Caterva2: On-demand access to Blosc2 data repositories
Documentation and tutorials
Go to the Caterva2 documentation for tutorials, API reference and more.
What is it?
Caterva2 is a distributed system written in Python meant for sharing Blosc2 datasets (either native or converted on-the-fly from HDF5) among different hosts by using a publish–subscribe messaging pattern.
Watch this video to have a basic idea of what is Caterva2 and its main functionalities:
In Caterva2 the data of a publisher can be replicated by an unlimited amount of subscribers. Publishers categorize datasets into root groups that are announced to the broker and propagated to subscribers.

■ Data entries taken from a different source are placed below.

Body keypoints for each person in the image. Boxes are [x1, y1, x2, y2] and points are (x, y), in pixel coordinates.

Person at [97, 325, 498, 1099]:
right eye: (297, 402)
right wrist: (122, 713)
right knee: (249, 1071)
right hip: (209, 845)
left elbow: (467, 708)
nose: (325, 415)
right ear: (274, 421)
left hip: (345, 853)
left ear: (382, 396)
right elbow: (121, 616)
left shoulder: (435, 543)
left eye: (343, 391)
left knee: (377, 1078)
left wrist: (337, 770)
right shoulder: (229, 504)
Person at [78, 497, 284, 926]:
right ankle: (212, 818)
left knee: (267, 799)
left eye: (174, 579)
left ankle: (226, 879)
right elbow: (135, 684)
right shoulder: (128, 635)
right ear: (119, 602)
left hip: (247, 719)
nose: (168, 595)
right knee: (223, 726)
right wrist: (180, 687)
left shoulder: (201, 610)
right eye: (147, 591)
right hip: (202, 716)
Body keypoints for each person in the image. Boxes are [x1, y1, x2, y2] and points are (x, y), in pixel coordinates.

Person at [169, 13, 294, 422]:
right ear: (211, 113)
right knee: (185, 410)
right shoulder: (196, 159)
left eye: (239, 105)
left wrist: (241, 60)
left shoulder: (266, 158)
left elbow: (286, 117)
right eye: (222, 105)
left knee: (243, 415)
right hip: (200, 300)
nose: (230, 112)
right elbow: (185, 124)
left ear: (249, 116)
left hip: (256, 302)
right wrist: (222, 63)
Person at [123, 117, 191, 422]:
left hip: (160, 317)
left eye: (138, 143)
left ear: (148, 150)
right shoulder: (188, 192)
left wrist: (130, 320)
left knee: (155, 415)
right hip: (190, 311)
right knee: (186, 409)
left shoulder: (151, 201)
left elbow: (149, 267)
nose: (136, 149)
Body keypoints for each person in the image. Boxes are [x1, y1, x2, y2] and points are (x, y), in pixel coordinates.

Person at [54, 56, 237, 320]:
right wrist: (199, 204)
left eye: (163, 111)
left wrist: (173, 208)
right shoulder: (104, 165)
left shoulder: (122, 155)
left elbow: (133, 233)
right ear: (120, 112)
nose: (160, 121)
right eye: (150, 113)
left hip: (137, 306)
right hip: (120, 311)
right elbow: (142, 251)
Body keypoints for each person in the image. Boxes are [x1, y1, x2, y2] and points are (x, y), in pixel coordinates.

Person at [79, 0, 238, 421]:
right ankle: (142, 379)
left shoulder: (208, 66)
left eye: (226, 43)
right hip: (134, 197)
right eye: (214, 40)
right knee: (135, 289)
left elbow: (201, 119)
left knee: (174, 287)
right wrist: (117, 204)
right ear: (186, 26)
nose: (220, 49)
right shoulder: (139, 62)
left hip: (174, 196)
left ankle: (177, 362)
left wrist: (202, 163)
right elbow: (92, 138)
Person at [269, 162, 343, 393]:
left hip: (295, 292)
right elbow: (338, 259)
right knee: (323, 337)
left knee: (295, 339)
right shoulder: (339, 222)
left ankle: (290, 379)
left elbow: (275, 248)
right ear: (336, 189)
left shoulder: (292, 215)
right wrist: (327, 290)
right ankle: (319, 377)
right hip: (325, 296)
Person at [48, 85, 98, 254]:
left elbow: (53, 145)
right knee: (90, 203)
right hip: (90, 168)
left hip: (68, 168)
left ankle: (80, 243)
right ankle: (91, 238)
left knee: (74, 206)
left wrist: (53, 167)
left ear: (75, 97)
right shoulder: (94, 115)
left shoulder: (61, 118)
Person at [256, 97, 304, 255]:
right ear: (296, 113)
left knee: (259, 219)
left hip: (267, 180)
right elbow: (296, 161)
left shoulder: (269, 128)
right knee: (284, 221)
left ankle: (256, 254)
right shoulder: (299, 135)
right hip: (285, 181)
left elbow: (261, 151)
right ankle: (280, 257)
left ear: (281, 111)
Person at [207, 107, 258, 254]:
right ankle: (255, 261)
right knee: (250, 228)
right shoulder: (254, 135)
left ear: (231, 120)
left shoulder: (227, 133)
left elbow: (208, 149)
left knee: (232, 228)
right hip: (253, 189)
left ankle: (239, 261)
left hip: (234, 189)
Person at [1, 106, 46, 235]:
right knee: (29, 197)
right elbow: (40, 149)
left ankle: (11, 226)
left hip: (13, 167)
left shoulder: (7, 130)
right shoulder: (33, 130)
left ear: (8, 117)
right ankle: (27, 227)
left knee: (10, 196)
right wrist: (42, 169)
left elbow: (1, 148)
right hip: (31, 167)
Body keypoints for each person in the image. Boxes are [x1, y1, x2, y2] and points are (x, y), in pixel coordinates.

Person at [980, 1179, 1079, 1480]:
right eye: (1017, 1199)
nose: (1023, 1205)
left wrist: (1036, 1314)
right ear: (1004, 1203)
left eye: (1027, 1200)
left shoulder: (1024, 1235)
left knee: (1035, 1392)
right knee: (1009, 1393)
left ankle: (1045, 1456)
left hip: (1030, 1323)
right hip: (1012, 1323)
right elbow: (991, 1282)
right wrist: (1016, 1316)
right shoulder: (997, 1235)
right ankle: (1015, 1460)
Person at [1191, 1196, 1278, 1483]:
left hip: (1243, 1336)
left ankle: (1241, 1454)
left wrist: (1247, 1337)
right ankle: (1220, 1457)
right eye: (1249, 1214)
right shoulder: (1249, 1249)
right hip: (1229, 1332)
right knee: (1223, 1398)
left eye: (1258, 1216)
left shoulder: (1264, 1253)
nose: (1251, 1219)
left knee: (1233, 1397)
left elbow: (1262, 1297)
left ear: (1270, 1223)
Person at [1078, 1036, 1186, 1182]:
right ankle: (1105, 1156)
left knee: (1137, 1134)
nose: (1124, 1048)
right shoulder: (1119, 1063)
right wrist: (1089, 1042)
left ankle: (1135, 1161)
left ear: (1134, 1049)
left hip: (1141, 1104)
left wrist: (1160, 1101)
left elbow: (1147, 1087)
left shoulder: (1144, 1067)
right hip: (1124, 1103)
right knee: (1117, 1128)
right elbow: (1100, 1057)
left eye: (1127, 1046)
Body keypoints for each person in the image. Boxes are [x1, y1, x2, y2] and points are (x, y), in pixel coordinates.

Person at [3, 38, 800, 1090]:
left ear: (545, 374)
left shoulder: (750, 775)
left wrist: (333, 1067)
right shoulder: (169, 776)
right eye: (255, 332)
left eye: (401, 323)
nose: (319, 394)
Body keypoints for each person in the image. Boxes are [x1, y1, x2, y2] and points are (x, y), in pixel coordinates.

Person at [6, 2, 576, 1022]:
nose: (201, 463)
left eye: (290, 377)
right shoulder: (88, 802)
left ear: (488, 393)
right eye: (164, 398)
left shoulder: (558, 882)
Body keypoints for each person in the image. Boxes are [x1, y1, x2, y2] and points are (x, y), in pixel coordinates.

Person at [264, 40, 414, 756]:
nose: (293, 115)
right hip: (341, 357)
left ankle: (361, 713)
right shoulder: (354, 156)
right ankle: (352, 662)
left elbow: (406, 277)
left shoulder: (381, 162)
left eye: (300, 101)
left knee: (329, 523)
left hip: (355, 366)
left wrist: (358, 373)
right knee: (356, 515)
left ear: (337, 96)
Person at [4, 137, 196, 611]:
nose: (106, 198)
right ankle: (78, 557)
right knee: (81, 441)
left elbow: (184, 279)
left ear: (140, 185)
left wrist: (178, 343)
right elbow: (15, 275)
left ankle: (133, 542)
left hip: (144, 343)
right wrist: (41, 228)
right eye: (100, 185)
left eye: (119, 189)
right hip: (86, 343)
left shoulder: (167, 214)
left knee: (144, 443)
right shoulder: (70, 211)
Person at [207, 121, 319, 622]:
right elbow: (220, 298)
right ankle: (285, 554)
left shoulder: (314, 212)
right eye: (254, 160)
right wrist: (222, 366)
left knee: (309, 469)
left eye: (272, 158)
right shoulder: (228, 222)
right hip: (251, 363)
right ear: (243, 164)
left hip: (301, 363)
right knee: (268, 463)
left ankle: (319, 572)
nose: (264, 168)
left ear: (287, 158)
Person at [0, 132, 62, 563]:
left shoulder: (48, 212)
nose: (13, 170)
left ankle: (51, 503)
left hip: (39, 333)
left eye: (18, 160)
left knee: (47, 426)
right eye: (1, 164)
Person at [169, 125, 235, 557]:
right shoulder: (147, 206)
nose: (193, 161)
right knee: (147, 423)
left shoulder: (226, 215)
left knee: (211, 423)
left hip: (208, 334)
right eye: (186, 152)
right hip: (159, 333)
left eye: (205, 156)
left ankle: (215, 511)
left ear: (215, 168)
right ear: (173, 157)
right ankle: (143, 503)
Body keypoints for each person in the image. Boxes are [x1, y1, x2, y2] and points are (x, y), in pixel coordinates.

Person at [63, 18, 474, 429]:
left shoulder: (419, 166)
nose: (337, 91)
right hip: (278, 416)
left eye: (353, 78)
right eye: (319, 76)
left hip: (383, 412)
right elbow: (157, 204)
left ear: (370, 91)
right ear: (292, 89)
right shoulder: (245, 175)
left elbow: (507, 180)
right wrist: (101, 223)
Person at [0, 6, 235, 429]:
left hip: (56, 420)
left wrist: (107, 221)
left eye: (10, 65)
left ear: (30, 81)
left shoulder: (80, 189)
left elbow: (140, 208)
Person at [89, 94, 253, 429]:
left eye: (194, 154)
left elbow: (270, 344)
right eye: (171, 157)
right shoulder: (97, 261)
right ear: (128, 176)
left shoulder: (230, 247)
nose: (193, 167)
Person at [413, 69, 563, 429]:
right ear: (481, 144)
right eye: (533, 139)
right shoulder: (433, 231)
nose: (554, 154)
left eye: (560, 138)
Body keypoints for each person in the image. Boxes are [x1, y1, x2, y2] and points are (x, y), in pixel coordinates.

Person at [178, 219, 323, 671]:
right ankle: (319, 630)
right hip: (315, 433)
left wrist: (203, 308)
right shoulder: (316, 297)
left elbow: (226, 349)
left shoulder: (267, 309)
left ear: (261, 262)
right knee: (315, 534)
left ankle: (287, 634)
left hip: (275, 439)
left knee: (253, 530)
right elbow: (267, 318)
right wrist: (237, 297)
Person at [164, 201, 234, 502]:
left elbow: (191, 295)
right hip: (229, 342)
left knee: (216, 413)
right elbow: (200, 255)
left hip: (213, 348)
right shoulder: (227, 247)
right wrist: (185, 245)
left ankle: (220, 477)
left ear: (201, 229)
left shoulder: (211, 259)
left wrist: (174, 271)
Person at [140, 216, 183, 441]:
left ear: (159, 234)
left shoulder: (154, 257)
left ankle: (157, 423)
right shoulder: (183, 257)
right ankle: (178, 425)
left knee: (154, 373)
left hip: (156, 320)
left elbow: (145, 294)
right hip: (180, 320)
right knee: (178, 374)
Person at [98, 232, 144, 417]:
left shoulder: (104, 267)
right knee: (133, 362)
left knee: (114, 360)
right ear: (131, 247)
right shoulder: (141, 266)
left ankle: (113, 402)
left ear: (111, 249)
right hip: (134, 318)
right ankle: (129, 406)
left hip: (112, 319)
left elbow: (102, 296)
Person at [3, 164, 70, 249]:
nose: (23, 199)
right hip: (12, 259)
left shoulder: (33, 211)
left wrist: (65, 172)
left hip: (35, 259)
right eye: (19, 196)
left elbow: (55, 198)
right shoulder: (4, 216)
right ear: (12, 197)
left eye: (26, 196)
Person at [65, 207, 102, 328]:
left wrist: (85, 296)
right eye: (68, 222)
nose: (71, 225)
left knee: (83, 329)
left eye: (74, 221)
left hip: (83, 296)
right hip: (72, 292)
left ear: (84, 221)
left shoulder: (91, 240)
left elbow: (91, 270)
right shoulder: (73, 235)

Also, every subscriber exposes a REST interface that allows clients to access the datasets.
Advanced features
Besides the data sharing utility, Caterva2 offers more advanced features when the user authenticates in the system. For example, you can upload, delete and perform operations on datasets via Python-Blosc2 v3. These operations range from arithmetic expressions to reductions, filters and broadcasting, and are performed lazily, that is, only when a part of the result is needed.
Watch this video explaining how to create a lazy expression in Caterva2 straight from its web interface:
Of course, all this functionality is also accessible directly from its Python API, so you can automate your workflows with Caterva2.
Components of Caterva2
A typical Caterva2 deployment includes:
- A broker service to enable the communication between publishers and subscribers.
- Publishers, for providing subscribers with access to one root (and the datasets that it contains). The root may be a native Caterva2 directory with Blosc2 and plain files, or an HDF5 file (support for other formats may be added in the future).
- Subscribers, for tracking changes in multiple roots and datasets from publishers, and caching them locally for efficient reuse.
- Clients, each one asking a subscriber to track roots and datasets, and provide access to their data and metadata.
Programming interface
Besides providing a REST interface, Caterva2 also brings a lightweight Python API, allowing the building of your own clients, in a simple but effective way.
Web interface
Subscribers are also exposing a web interface for users to interact with the data. You can take a look at this web interface in our demo site. There, you can see the root list on the left and subscribe by clicking on each of them. Once you click, you can see and download the data files from that root and read their metadata, no matter if it's a Blosc2, HDF5 or any kind of file (will be automatically converted to Blosc2 format).
Furthermore, you can visualize the dataset contents if the file is an n-dimensional dataset (NDArray, HDF5,...) or a MarkDown file. Moreover, if datasets are stack of images, you can also visualize them with the integrated display viewer. For example, 3-dimensional arrays of ints can be displayed as a grayscale stack of images, or 4-dimensional arrays of ints as a color stack.
Finally, there is an authenticated demo site where you can upload (as well as copying, moving or deleting) your own datasets to the server, and then do computations like complex expressions, filtering, reductions, and more.